Inhibition of Canonical Wnt Signaling in Renal Cell Carcinoma Bone Metastasis: An Immunohistochemical Analysis of DKK1 and LRP5 Expression.

Abstract

Background and objective: Canonical Wnt (Wnt/β-catenin) signaling maintains bone homeostasis by promoting osteoblastic activities. The inhibitory factor, Dickkopf-1 (DKK1), enhances bone resorption in malignant diseases. Low-density lipoprotein-related protein (LRP) 5 is antagonized by DKK1. This study aimed to investigate the expression of DKK1 and LRP5 in renal cell carcinoma (RCC-BM).

Methods: RCC-BM patients with paired samples of primary and metastatic lesions were selected for the study (RCC-BM group). RCC patients without any metastasis served as the control group (RCC-only group). Immunohistochemical staining with monoclonal anti-DKK1 and polyclonal anti- LRP5 antibody was conducted on paraffin-embedded slides. The staining results were recorded using scoring according to staining intensity in the renal tissue adjacent to the tumor, primary RCC lesions, and RCC-BM lesions.

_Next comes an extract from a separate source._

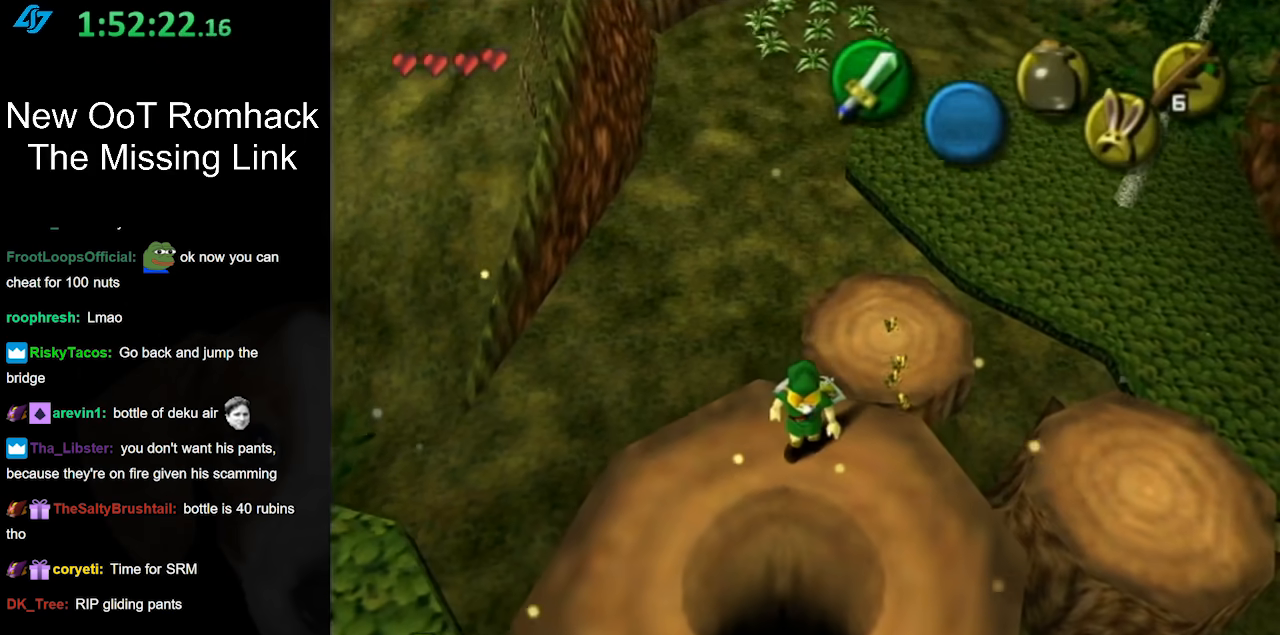
{"buttons": ["L1"], "left_stick": "center", "right_stick": "center", "events": [[200, "left_stick", "down-left"], [267, "left_stick", "center"], [333, "L1", "down"]]}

Results: DKK1 was differently expressed among normal renal tissues, primary RCC, and RCC- BM tissues (p<0.001). The DKK1 expression in primary RCC was significantly lower than that in normal renal tissues (p<0.001) without a difference between the RCC-BM and RCC-only groups. DKK1 expression in bone metastasis was significantly higher than that in primary tumors (p<0.001). For RCC-BM patients, the expression of LRP5 in the primary tumor was significantly lower than that in adjacent renal tissues (p<0.01). The tendency of lower expression was found in primary RCC from RCC-BM patients compared to RCC without metastasis (p=0.073).

Conclusion: A "rebound" pattern of DKK1 expression in bone metastasis lesions and the decreasing LRP5 expression in primary lesions of RCC-BM patients suggested that Wnt/β-catenin signaling was inhibited in RCC-BM. The overexpression of DKK1 and reduced expression of LRP5 suggest that these markers may be useful for the early prediction of RCC-BM.